My first reaction is no. I don't want to pay to have my posts published in a magazine. If you think my posts are good enough, then you should pay me. In fact this is just like buying advertising, I also don't go to newspapers or magazines and pay to put an ad in the newspaper to promote anything, whether it's an idea or a product.
In fact the model is flawed as an attempt to promote the free exchange of ideas to fight the powerful media/advertising interests. Using this model, inevitably the people with the most money will be the ones that will have their postings published more often and more prominently. This is exactly what we're trying to avoid.
Instead I propose a model where ideas (weblog posts) are evaluated on their merits, and the authors are asked whether they wouldn't mind if their posts are printed in a magazine which is then sold on newsstands. If it's successful, then eventually the authors could be paid small amounts for each post. Authors should also be given the opportunity to submit a "cleaned up" version of their posts in cooperation with the editing staff. This is basically old fashioned magazine publishing.
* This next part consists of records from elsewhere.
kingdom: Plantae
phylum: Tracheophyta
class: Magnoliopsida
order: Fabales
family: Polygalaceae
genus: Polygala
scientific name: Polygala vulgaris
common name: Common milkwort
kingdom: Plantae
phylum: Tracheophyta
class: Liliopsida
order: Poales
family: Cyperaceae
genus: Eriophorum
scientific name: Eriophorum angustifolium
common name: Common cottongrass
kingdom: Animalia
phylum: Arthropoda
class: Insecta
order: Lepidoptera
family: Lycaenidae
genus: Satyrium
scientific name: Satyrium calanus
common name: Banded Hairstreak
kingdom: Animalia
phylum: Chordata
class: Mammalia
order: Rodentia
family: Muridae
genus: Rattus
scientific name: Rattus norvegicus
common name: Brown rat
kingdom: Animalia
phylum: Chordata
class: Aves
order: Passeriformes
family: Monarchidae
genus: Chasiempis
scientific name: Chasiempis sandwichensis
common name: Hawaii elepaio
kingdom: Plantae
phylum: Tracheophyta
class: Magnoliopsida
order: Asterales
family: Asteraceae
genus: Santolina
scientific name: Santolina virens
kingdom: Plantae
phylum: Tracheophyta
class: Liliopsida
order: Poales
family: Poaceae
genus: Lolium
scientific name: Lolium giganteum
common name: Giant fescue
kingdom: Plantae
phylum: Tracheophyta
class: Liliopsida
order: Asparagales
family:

Actually I'd prefer an even more flexible model of targeting a magazine buyer's intest. The editing functionality should be automated by the web itself, using a kind of page ranking mechanism, except in a way that ranks pages based on an individual's interests. The system will use the person's history of viewing web pages or blogs, and their history of postings etc. to determine not only the user's direct interests, but also it would have the ability to triangulate new interests based on combinations of areas of interest (that's what Amazon does). This is then combined with a kind of ranking according to overall popularity (like google page ranking, but maybe not based on link-to information, but number of times viewed, and by whom).
This way a web magazine could be sold from kiosks where users logon and print their personalized customized magazine based on the system's prior knowledge of the user's history of web browsing.
This kind of magazine would have only the cost of setting up the kiosks associated with it, and so it could be quite inexpensive, and it could be supported by very targeted advertising which would be very valuable for advertisers (same as google search result advertising).